I also had a job and dog here in LA that I didn’t want to leave. Too many negative thoughts and considerations went into it. I decided not to join in on the Miley party.
I am not “hating on” the people who are currently doing this, or the little people who decide to do performances in a similar vein. That’s what is so lovely about our world. You are free to do whatever the hell you want to do. “Oh hey, Jesse Pinkman! You’re going to make and sell meth? Cool! I don’t want to do meth, nor do I want to sell it. I don’t think you should do it because I think you’re better than that, but hey! Who am I to tell you what to do?!”

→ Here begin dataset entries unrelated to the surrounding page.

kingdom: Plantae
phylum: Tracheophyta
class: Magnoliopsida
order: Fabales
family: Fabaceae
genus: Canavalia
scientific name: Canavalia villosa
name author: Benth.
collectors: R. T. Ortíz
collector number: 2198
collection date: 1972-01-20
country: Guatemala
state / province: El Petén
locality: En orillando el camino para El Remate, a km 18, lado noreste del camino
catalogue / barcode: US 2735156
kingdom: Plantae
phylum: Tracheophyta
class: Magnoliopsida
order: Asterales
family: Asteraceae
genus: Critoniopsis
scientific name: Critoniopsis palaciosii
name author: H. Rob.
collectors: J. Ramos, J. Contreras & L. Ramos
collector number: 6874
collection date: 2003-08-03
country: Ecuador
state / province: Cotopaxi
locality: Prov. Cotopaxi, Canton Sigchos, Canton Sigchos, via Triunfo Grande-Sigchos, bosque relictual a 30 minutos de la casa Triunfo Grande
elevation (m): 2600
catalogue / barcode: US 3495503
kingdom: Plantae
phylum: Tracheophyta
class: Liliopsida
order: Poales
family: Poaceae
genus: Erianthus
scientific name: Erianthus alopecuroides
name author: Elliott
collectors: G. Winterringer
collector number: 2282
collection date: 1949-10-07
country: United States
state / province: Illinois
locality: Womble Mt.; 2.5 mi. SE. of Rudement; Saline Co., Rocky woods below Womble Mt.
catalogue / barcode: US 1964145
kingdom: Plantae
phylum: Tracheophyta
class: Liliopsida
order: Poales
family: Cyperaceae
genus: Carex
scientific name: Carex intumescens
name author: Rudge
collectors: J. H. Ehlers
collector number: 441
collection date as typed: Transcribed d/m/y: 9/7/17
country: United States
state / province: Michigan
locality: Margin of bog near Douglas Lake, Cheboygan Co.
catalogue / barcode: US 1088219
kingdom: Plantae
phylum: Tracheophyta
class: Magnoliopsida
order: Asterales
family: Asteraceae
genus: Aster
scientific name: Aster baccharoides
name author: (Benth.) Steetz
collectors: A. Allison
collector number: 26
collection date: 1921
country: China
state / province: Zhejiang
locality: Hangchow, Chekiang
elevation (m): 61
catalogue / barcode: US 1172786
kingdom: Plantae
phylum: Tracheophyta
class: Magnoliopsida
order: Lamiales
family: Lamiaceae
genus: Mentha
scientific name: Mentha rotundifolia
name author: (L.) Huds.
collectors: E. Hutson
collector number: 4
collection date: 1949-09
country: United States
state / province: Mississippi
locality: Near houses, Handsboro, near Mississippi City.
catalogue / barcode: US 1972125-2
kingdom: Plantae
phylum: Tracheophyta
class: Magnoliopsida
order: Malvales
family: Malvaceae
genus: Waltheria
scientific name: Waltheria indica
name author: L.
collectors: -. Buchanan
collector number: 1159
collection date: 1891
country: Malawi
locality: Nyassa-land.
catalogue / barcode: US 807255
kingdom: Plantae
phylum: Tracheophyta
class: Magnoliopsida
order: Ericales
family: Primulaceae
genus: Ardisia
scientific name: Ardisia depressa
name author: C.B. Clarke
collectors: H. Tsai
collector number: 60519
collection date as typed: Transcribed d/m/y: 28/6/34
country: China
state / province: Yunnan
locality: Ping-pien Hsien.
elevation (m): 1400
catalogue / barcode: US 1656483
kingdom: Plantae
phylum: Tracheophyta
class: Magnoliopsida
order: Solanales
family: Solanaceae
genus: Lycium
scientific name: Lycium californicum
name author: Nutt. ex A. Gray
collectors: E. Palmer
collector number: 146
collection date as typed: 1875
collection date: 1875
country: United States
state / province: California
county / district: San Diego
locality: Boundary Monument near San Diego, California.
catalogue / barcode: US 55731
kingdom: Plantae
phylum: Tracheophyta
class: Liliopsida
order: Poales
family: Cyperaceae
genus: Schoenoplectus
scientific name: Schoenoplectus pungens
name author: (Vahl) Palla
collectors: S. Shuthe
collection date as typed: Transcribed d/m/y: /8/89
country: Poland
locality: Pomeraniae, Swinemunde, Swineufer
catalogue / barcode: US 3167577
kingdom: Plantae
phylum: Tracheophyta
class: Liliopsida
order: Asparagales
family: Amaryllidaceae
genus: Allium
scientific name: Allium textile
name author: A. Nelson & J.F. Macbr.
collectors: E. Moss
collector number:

I am simply explaining why I do not do this kind of performance or behavior. If the little person community continues to do performances like this, it is my belief that we will continue to only receive maybe 2% of the auditions and opportunities of our average sized friends. Society will think we’re OK with being laughed at because we still continue to do things that allow them to laugh at us or look at us as props.
So, there it is. Just one girl’s opinion. Let’s all go to Panda Express and get along now, eh?